Footbelgate : De rebondissements en coups de théâtre, que de questions !

Image de une : Copyright Pad’R. Dessin paru dans l’émission « La Tribune » (RTBF) le 22.10.2018 et reproduit avec l’aimable autorisation de l’auteur.

Une loi initialement destinée à renforcer la sécurité nationale est utilisée par le principal inculpé et va s’appliquer pour la toute première fois. Presque tout le monde est sorti de cabane, sous conditions, évidemment. Les inculpations s’affinent. Les ténors du barreau y vont de leur opinion. On y voit un chouïa moins trouble dans qui bidouille dans quoi, tout en continuant à nager la brasse dans un merdier sans nom. Et d’aucuns souillent leur pantalon.

[Rétroactes (pour ceux qui n’auraient pas lu ma chronique du mois dernier): le Footbelgate est un scandale né d’une banale enquête fiscale concernant plusieurs agents de joueurs, qui a fait apparaître que lesdits agents, mais aussi des dirigeants de club, des arbitres, des journalistes et des (ex-) joueurs auraient participé, à des degrés divers, à un vaste système de fraude fiscale et de corruption active et/ou passive. Vingt-quatre personnes se sont retrouvées en taule, inculpées à titre divers. Pour l’essentiel, elles sont désormais libres sous conditions/caution, mais ce n’est pas terminé, loin de là, et le microcosme du football belge retient son souffle.]

On passera rapidement sur le cas de l’agent Mogi Bayat, dont le dossier ne se limiterait, à ce stade, « que » à un dossier de fraude fiscale, de carrousel à la TVA et blanchiment, ainsi que sur les rocambolesques conditions de son arrestation – Madame Bayat se retrouvant avec un flingue sur la tempe.

On pourrait revenir sur les dossiers concernant les arbitres Vertenten et Delferière, tous deux accusés d’avoir falsifié des rencontres (pénalties-cadeaux/non sifflés, mansuétude pour des fautes justifiant un carton rouge et autres petites faveurs en échange de ristournes sur l’achat d’une bagnole ou d’une modeste liasse de biftons). Plusieurs choses sont cependant certaines à leur sujet: ils ont tous les deux attaqué l’Union belge de football (UB) pour licenciement abusif en tant qu’arbitres semi-pro et en outre, pour le second nommé, en tant que directeur financier de l’aile francophone de l’UB, d’autant qu’il bénéficie d’une protection privilégiée car il est représentant du personnel. Motif : violation du principe de la présomption d’innocence.

§ SÉRIE DE CONSIGNES:
1. Extrayez de la chronique sur le Footbelgate le passage qui commence par « On passera rapidement » et se termine par « sur la tempe. ».
2. D'après la chronique sur le Footbelgate, combien de personnes se sont retrouvées en prison dans cette affaire ?
Les lignes ci-après proviennent d'une autre source que la chronique sur le Footbelgate.

§ LIGNES DE DONNÉES:
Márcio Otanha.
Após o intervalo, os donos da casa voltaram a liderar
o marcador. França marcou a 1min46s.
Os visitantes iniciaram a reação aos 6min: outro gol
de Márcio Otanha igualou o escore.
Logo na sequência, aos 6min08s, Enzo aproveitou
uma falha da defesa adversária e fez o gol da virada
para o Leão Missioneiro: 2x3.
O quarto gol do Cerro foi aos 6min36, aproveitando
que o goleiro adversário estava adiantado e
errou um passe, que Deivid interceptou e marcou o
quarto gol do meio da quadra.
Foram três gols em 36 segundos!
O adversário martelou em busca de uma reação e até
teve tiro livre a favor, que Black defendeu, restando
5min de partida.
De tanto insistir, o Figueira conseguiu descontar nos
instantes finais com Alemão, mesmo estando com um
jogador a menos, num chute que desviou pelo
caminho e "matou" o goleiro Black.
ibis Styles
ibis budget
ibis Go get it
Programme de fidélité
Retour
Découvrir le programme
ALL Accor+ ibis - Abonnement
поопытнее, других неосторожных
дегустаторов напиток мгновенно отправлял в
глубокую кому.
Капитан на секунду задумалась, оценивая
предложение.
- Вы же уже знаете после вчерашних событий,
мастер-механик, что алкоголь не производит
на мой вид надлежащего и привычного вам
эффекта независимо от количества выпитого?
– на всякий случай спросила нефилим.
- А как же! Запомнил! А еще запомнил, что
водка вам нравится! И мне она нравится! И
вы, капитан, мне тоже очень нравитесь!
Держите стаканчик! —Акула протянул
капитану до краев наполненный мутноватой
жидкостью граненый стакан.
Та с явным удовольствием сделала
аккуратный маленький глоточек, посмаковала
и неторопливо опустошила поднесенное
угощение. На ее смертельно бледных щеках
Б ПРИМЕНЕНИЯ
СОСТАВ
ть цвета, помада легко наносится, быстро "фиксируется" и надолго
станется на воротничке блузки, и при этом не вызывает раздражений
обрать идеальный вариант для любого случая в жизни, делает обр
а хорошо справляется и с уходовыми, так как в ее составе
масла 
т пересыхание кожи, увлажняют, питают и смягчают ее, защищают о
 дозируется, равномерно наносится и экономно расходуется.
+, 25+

§ CORRIGÉ DE L'EXERCICE:
1.
On passera rapidement sur le cas de l’agent Mogi Bayat, dont le dossier ne se limiterait, à ce stade, « que » à un dossier de fraude fiscale, de carrousel à la TVA et blanchiment, ainsi que sur les rocambolesques conditions de son arrestation – Madame Bayat se retrouvant avec un flingue sur la tempe.

2. Vingt-quatre personnes.